[begin Material]

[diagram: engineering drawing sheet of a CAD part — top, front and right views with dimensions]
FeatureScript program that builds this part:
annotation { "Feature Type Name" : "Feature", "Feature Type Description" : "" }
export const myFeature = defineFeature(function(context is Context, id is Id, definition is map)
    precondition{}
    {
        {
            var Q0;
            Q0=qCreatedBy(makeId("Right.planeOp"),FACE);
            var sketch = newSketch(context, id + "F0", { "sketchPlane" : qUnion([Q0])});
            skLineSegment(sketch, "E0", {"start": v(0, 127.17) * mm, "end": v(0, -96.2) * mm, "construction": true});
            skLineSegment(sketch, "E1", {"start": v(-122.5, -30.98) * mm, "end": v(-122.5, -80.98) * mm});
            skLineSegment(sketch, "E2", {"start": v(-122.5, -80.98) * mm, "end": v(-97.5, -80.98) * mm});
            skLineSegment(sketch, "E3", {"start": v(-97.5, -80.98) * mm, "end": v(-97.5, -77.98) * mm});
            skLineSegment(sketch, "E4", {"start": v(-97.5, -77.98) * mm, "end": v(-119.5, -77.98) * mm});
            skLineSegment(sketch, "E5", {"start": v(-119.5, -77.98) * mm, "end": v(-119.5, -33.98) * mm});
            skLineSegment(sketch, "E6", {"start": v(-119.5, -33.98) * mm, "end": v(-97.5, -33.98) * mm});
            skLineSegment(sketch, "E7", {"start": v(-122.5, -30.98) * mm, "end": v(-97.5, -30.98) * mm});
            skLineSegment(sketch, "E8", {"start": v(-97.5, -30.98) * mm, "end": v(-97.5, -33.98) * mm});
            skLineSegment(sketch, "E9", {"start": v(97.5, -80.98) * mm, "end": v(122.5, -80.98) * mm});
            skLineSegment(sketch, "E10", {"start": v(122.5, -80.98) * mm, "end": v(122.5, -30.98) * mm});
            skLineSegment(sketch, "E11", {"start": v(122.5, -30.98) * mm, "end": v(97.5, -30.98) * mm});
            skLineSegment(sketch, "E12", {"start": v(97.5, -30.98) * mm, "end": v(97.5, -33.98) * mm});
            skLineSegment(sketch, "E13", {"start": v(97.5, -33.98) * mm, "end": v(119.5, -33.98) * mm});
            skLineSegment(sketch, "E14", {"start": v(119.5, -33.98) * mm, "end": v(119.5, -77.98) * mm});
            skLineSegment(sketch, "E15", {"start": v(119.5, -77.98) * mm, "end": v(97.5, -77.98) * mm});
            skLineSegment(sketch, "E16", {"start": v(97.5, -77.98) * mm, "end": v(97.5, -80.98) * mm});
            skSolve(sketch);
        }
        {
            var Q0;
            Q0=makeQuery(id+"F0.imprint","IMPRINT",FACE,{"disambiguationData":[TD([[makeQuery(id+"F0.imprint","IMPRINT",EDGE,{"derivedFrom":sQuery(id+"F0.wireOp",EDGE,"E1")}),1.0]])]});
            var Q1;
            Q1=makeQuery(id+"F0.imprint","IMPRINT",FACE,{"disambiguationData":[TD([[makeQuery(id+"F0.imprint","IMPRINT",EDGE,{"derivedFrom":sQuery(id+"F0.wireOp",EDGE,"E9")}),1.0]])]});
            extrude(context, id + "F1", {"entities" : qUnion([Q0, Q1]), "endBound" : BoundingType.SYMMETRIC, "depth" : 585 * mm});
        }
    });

[end Material]

◆ **Goal**
Extract every line in the items that contains the string "part". Letter case must match.

◆ **Result below**
[diagram: engineering drawing sheet of a CAD part — top, front and right views with dimensions]
FeatureScript program that builds this part:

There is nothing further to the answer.